### [GIVEN ENTRIES]
++++++

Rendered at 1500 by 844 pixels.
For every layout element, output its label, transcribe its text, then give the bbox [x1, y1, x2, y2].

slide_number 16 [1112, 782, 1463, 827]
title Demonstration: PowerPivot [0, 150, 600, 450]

++++++

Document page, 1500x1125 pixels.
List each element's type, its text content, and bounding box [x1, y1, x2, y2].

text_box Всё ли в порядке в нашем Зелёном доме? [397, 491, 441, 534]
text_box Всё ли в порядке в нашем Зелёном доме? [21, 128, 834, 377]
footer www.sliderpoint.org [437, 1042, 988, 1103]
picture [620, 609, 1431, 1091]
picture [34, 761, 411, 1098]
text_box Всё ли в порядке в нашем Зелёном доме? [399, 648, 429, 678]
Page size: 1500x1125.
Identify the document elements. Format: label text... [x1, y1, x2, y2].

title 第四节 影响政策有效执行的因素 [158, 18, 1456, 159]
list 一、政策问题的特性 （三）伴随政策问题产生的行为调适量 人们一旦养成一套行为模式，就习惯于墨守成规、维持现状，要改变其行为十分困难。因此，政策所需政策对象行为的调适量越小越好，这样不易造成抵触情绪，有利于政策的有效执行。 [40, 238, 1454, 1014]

++++++

### [WORK REQUEST]
Report every line of the material above in which "pixels" appears.

### [THE ANSWER]
Rendered at 1500 by 844 pixels.
Document page, 1500x1125 pixels.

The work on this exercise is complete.